Homeschool Survival Skills Course, Grades 6-8
Year One: Basic Outdoor Skills
(Offered Fall 2020 - Spring 2021)
These sessions focus on learning some of the basic outdoor skills and teaching students how to utilize the natural world in everyday life. Some of the skills taught will include fire building, finding water, basic knots, shelter building with tarps, finding your way - with and without a compass, and outdoor cooking.
The last session of the year will be a 24-hour overnight camping experience that will allow students to practice the skills they've learned throughout the year in a fun and safe environment. The camp out will also include creating tarp shelters, creating a knife sharpener, learning how to sharpen knives, and creating their own survival kit.
Year Two - Using Plants and Trees for Survival
(Offered Fall 2021 - Spring 2022)
Utilizing the resources around you is essential in any survival situation. In most cases, plants and trees are what is available to you. During these sessions, students will learn how to make cordage from fibers in nature, build debris and thatched shelters, learn to make a pine needle coaster and tap Sugar Maple trees.
The 24-hour overnight camping experience for year two is in October and weather permitting takes place on Beaver Island (camp's remote wilderness setting accessible by canoe/boat only). The campout will provide an opportunity for students to finish their debris and thatched shelters (and sleep in them or in tents) along with time to practice other basic skills. In March there will also be an extended day of programming during which the students will boil down the sap from the trees they tapped and then host their families for a pancake supper to enjoy the fresh Maple Syrup.

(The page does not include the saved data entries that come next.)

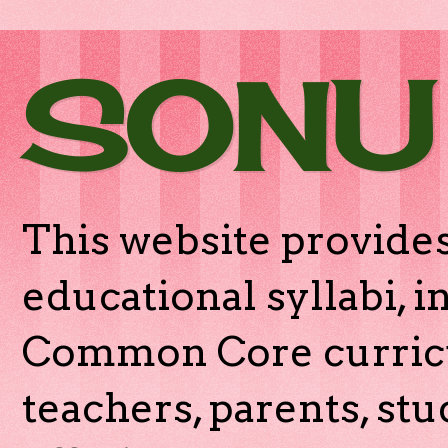
SONU
This website provides
educational syllabi, 
Common Core curricu
teachers, parents, stu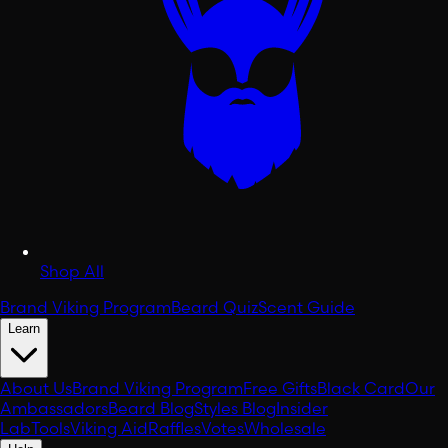
Shop All
Brand Viking Program
Beard Quiz
Scent Guide
Learn
About Us
Brand Viking Program
Free Gifts
Black Card
Our
Ambassadors
Beard Blog
Styles Blog
Insider
Lab
Tools
Viking Aid
Raffles
Votes
Wholesale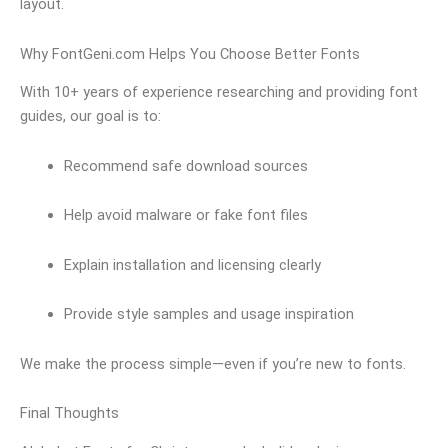
layout.
Why FontGeni.com Helps You Choose Better Fonts
With 10+ years of experience researching and providing font
guides, our goal is to:
Recommend safe download sources
Help avoid malware or fake font files
Explain installation and licensing clearly
Provide style samples and usage inspiration
We make the process simple—even if you’re new to fonts.
Final Thoughts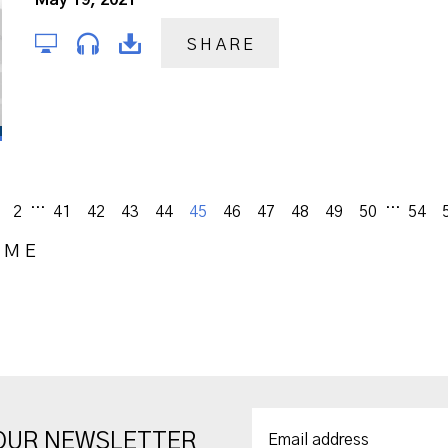
May 19, 2021
SHARE
...
...
vious
2
41
42
43
44
45
46
47
48
49
50
54
OME
 OUR NEWSLETTER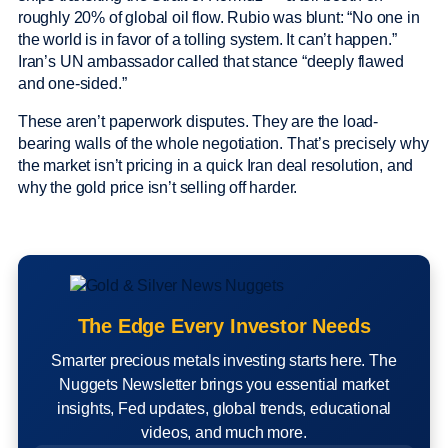
roughly 20% of global oil flow. Rubio was blunt: “No one in
the world is in favor of a tolling system. It can’t happen.”
Iran’s UN ambassador called that stance “deeply flawed
and one-sided.”
These aren’t paperwork disputes. They are the load-
bearing walls of the whole negotiation. That’s precisely why
the market isn’t pricing in a quick Iran deal resolution, and
why the gold price isn’t selling off harder.
The Edge Every Investor Needs
Smarter precious metals investing starts here. The
Nuggets Newsletter brings you essential market
insights, Fed updates, global trends, educational
videos, and much more.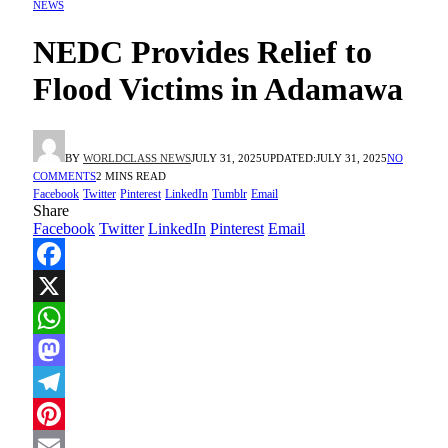
NEWS
NEDC Provides Relief to
Flood Victims in Adamawa
BY
WORLDCLASS NEWS
JULY 31, 2025
UPDATED:
JULY 31, 2025
NO
COMMENTS
2 MINS READ
Facebook
Twitter
Pinterest
LinkedIn
Tumblr
Email
Share
Facebook
Twitter
LinkedIn
Pinterest
Email
Facebook
X
WhatsApp
Mastodon
Telegram
Pinterest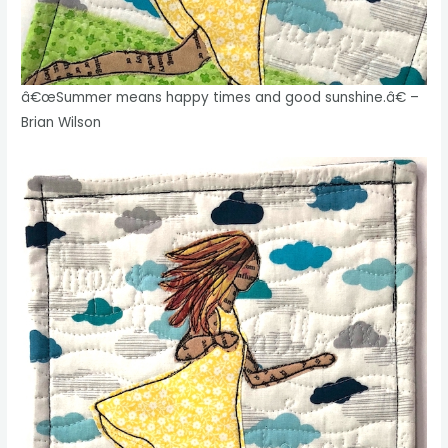
â€œSummer means happy times and good sunshine.â€ –
Brian Wilson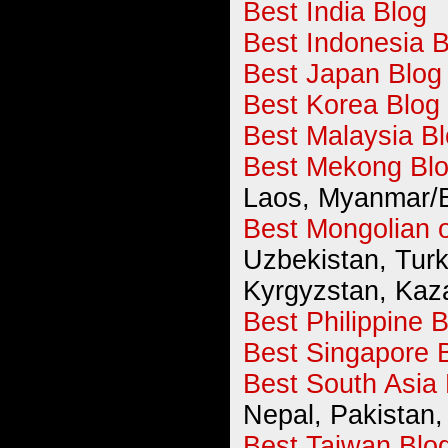
Best India Blog
Best Indonesia B
Best Japan Blog
Best Korea Blog
Best Malaysia B
Best Mekong Bl
Laos, Myanmar/
Best Mongolian o
Uzbekistan, Turk
Kyrgyzstan, Kaz
Best Philippine 
Best Singapore 
Best South Asia 
Nepal, Pakistan, 
Best Taiwan Blo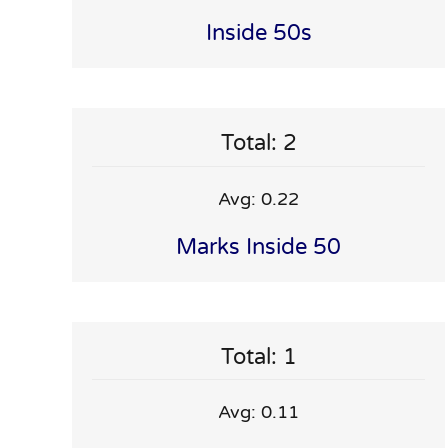
Inside 50s
Total: 2
Avg: 0.22
Marks Inside 50
Total: 1
Avg: 0.11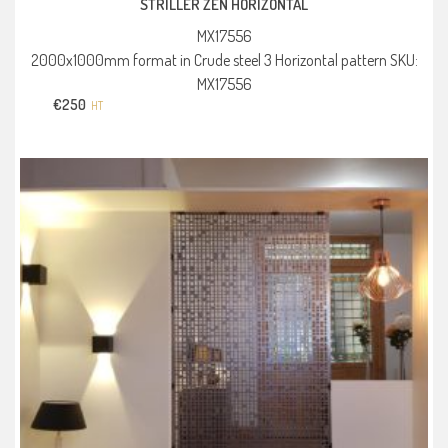
STRILLER ZEN HORIZONTAL
MX17556
2000x1000mm format in Crude steel 3 Horizontal pattern SKU:
MX17556
€
250
HT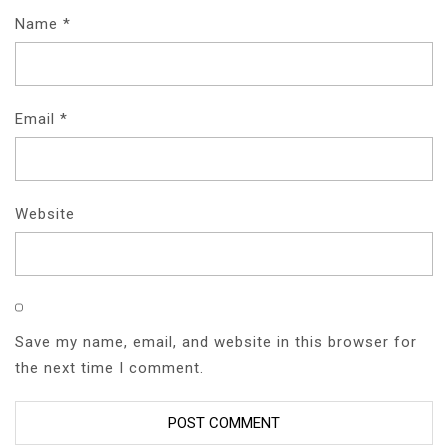
Name
*
Email
*
Website
Save my name, email, and website in this browser for
the next time I comment.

Year Three - Use of Animals and Earth Resources
(Offered Fall 2019 - Spring 2020)
In many survival situations, taking advantage of the animals and other natural resources that you can find is key. It is important to know how to utilize those resources while treating them with respect and recognizing them as part of creation. Activities in these sessions include fishing (along with learning to fillet fish and smoke the fish over a campfire), learning to process clay and make a clay pot that will be pit-fired in the spring, tanning a deer hide into buckskin and a weaving project from natural fibers.
The overnight experience for the third year is in January Because hide tanning and clay processing are both multiple step processes, having the over night camping experience in January will allow students to be a part of all the steps. The day will also include learning some winter survival skills as well as learning to cross-country ski.